(Dataset items)
--
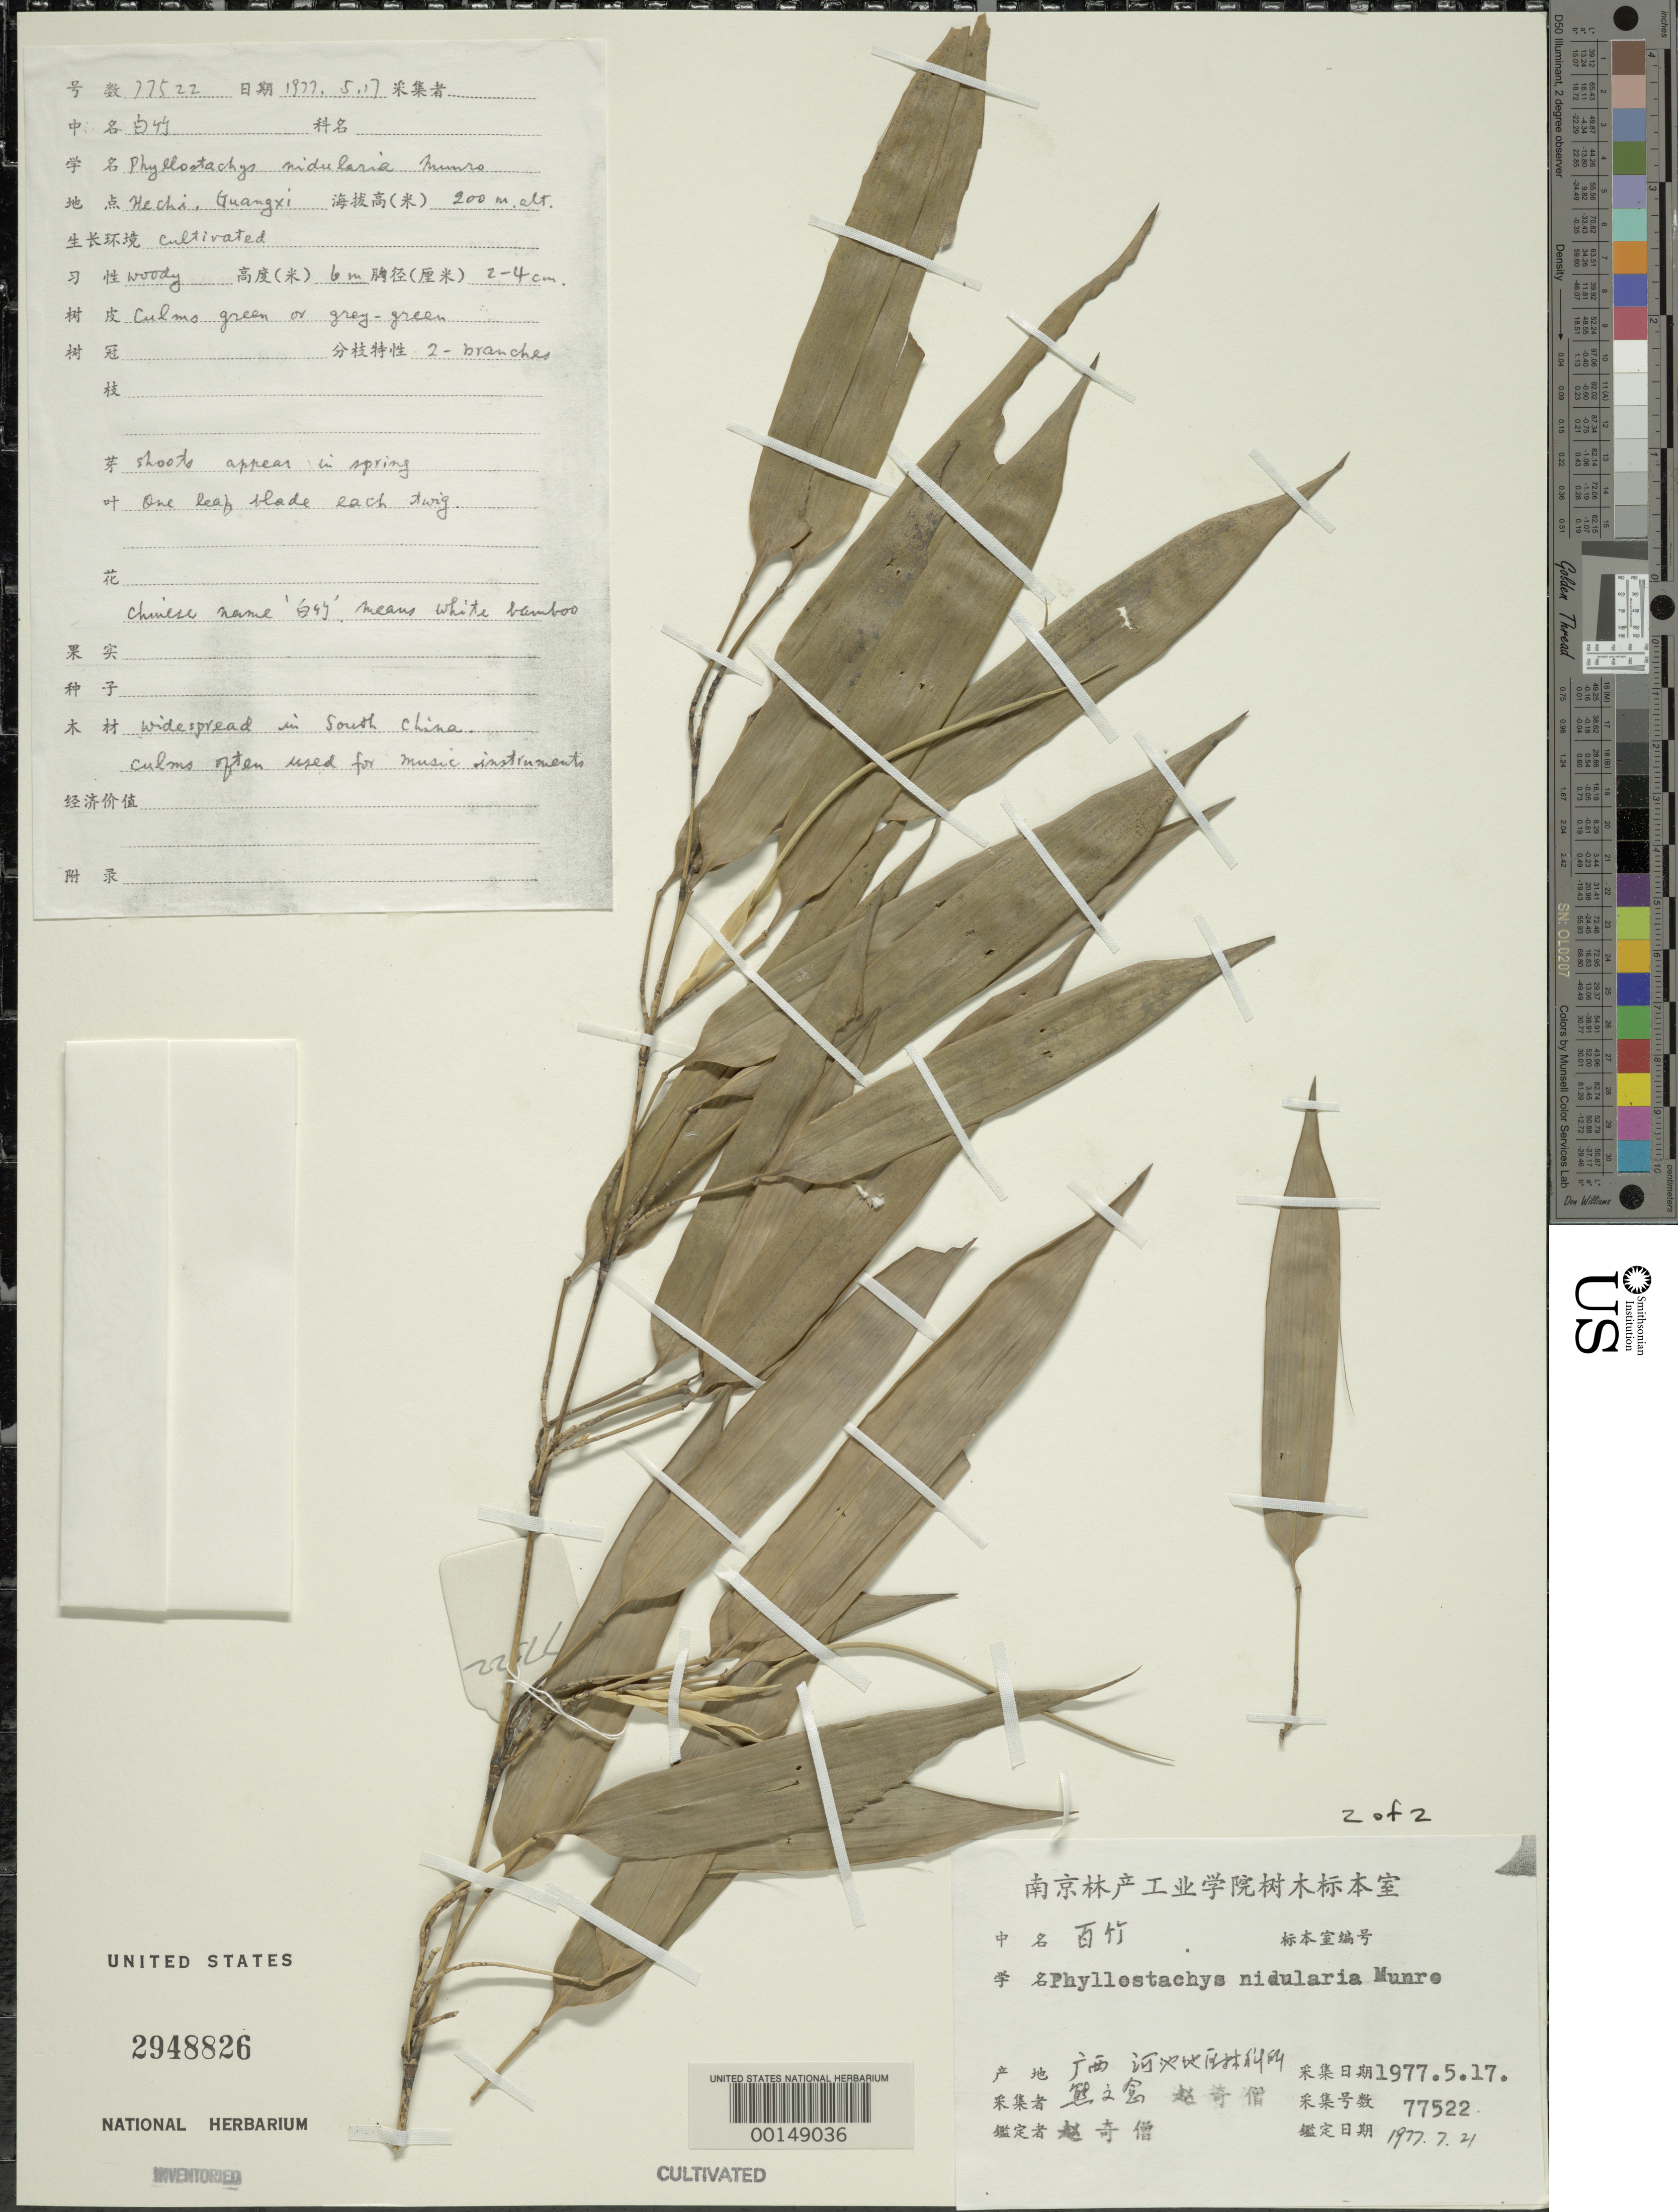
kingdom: Plantae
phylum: Tracheophyta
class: Liliopsida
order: Poales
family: Poaceae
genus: Phyllostachys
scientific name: Phyllostachys nidularia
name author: Munro ex Fenzi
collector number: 77522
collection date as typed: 17 May 1977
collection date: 1977-05-17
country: China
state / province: Jiangxi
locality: Hechi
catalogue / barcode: US 2948826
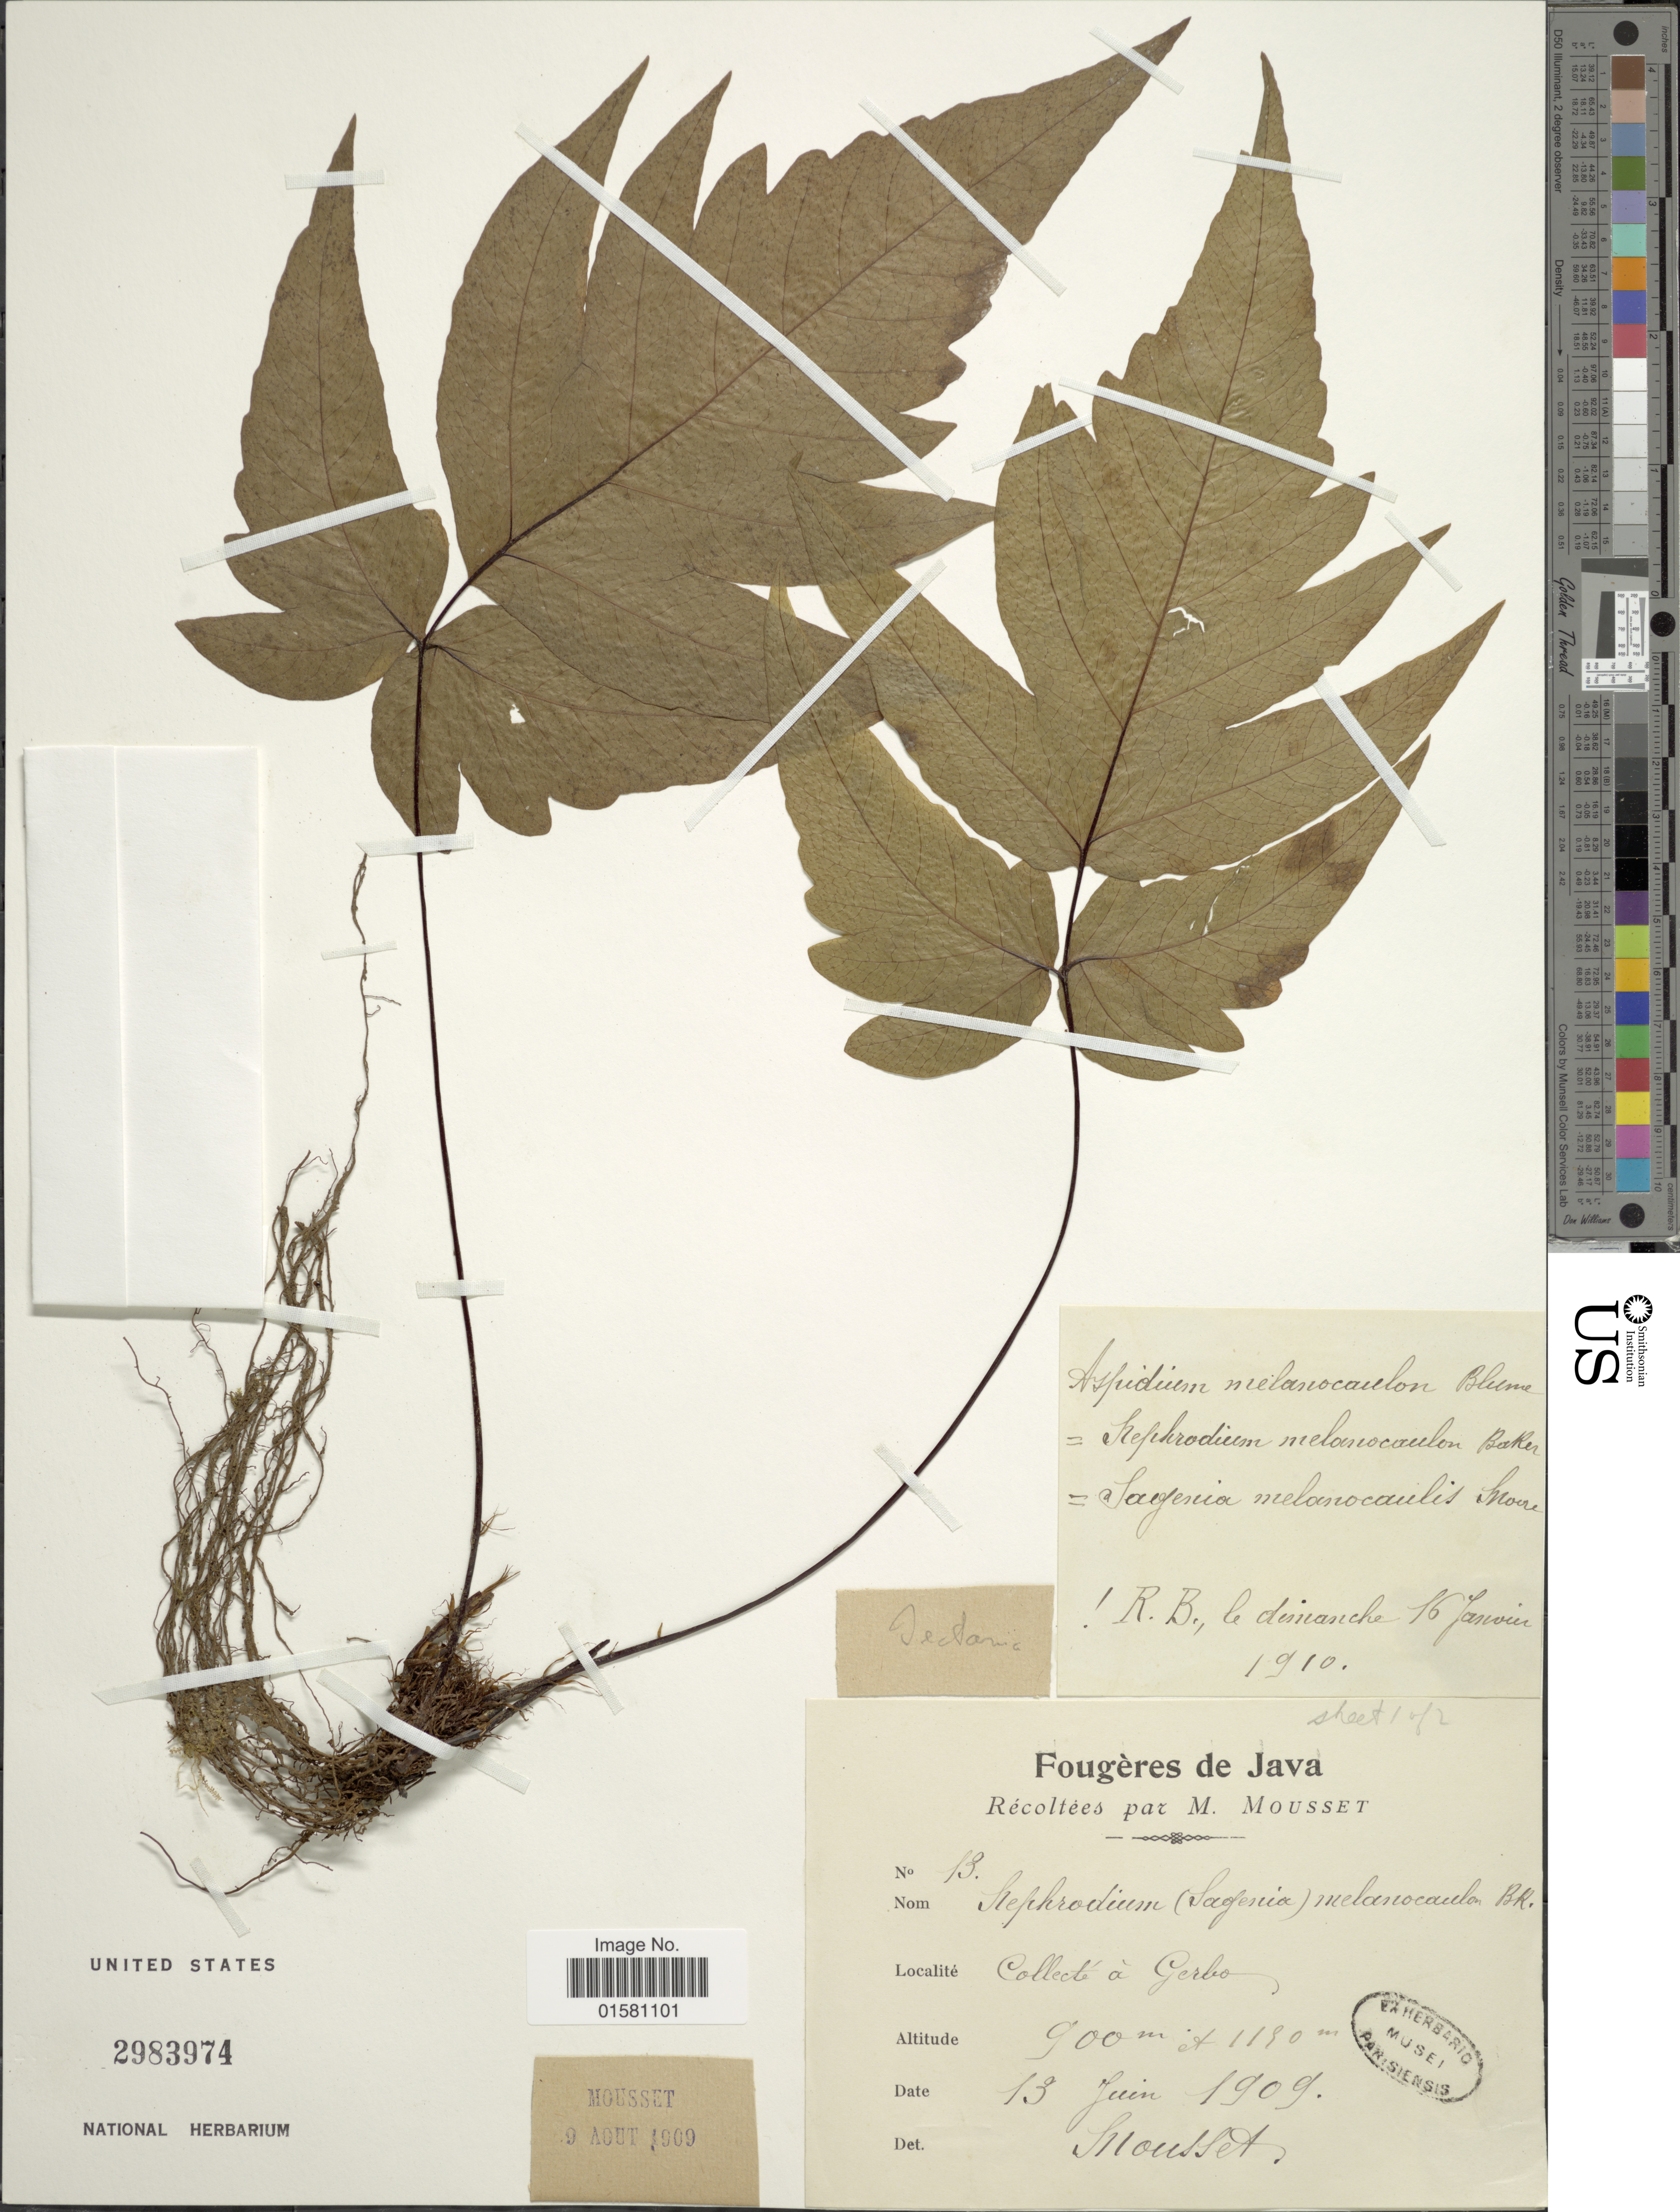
--
[What to work on]:
Format the rows from the line with "order: Poales" through the end of the rows as a JSON list of strings, one string per line, with blank lines and pictures left out.

[Result for this task]:
[
  "order: Poales",
  "family: Poaceae",
  "genus: Phyllostachys",
  "scientific name: Phyllostachys nidularia",
  "name author: Munro ex Fenzi",
  "collector number: 77522",
  "collection date as typed: 17 May 1977",
  "collection date: 1977-05-17",
  "country: China",
  "state / province: Jiangxi",
  "locality: Hechi",
  "catalogue / barcode: US 2948826"
]